TASK STATEMENT:
From the listing below, copy only the lines from the line that contains "264 173 15125" to the line that contains "491 174 222", counting those two lines as part of the copy.

EXERCISE DATA:
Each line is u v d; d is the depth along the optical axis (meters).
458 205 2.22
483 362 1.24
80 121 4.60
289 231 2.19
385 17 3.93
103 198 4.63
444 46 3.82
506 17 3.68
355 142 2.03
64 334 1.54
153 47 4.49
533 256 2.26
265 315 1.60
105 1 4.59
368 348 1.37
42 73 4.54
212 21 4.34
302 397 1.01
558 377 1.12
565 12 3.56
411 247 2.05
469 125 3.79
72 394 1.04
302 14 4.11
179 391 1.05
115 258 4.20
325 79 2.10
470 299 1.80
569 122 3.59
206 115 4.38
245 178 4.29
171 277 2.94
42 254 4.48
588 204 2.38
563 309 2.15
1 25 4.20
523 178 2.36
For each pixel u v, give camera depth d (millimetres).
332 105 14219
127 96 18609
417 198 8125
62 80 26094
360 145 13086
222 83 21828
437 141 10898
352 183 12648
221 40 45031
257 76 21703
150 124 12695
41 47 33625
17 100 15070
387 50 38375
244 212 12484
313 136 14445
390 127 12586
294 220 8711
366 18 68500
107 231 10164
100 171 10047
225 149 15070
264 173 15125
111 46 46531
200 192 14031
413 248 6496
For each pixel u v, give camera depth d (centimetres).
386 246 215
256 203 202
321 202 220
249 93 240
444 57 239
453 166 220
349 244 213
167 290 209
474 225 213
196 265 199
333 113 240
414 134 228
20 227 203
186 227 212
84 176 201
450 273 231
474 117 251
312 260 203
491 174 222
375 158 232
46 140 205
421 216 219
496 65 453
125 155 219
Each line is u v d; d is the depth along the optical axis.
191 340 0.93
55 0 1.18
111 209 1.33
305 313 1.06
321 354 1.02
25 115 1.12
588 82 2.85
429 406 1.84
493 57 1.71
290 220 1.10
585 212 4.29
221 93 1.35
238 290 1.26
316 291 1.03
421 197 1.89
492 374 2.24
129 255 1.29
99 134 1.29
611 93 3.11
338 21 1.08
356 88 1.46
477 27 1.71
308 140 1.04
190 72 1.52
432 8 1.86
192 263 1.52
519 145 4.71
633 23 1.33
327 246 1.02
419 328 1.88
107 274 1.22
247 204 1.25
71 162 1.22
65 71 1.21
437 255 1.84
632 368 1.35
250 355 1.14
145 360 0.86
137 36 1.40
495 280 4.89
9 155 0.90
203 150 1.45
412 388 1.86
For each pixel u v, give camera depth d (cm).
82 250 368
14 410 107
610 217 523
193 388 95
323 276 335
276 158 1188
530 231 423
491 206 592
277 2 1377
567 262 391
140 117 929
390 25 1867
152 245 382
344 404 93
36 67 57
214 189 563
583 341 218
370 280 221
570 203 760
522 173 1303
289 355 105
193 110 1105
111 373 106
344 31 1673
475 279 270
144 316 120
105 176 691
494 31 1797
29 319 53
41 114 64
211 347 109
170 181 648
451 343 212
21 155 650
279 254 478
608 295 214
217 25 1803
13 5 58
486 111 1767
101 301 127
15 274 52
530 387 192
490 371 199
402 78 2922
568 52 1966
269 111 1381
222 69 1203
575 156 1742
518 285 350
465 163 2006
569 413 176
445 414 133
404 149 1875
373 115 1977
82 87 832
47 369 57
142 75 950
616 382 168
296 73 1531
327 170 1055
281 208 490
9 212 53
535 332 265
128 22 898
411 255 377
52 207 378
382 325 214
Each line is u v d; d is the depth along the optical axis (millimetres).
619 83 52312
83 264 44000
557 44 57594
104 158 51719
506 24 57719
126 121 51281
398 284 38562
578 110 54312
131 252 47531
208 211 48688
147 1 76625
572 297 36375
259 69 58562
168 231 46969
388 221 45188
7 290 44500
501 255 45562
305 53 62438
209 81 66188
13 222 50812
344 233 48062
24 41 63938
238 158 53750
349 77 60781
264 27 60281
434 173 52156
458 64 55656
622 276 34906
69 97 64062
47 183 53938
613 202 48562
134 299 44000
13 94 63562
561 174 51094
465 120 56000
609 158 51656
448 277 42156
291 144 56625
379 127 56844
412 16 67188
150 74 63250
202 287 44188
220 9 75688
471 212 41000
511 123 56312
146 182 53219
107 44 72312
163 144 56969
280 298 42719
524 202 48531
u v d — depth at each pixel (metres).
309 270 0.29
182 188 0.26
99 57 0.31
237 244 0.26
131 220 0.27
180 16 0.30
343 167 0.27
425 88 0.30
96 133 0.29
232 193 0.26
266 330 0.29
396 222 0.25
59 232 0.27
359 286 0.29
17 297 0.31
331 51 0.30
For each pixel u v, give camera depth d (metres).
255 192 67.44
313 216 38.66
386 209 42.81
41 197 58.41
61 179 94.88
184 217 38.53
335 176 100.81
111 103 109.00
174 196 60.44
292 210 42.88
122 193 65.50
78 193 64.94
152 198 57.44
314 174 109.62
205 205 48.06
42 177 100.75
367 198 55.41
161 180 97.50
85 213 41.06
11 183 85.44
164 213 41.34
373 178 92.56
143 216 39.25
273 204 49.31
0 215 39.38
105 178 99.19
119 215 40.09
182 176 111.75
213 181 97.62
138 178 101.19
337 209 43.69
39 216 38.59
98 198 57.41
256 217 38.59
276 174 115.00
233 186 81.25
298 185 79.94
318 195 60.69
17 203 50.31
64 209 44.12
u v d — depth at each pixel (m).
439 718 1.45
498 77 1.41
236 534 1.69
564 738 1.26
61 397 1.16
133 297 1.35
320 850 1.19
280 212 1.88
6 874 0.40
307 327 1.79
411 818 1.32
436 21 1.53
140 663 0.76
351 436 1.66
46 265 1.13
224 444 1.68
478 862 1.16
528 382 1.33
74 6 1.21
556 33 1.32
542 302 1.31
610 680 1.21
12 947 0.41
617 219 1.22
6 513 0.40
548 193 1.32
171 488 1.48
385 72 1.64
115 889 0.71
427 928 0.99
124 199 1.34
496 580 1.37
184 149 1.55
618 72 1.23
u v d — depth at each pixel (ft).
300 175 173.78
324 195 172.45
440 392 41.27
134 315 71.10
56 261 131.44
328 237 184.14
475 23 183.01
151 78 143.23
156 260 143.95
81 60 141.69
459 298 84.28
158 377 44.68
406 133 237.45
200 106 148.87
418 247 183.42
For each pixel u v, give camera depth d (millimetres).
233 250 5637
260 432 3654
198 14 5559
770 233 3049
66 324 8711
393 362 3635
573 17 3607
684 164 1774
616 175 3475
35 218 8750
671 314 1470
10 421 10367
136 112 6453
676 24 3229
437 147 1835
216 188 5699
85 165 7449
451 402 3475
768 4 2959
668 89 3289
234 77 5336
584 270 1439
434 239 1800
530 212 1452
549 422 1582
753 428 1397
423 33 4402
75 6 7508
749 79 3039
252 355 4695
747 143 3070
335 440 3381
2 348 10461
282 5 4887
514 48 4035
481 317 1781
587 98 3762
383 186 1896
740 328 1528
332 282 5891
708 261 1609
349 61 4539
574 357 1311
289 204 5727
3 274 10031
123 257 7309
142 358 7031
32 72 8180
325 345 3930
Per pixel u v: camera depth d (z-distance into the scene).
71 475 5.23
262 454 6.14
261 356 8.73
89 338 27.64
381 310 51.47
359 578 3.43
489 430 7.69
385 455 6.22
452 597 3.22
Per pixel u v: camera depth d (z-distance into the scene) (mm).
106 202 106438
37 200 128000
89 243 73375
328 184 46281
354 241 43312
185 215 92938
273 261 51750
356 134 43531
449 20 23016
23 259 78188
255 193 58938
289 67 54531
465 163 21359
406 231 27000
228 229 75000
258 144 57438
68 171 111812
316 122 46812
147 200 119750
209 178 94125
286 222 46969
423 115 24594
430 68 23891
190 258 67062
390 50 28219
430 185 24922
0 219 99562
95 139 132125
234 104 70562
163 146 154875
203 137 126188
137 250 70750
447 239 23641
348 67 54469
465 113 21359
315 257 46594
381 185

WRITTEN RESPONSE:
264 173 15125
111 46 46531
200 192 14031
413 248 6496
For each pixel u v, give camera depth d (centimetres).
386 246 215
256 203 202
321 202 220
249 93 240
444 57 239
453 166 220
349 244 213
167 290 209
474 225 213
196 265 199
333 113 240
414 134 228
20 227 203
186 227 212
84 176 201
450 273 231
474 117 251
312 260 203
491 174 222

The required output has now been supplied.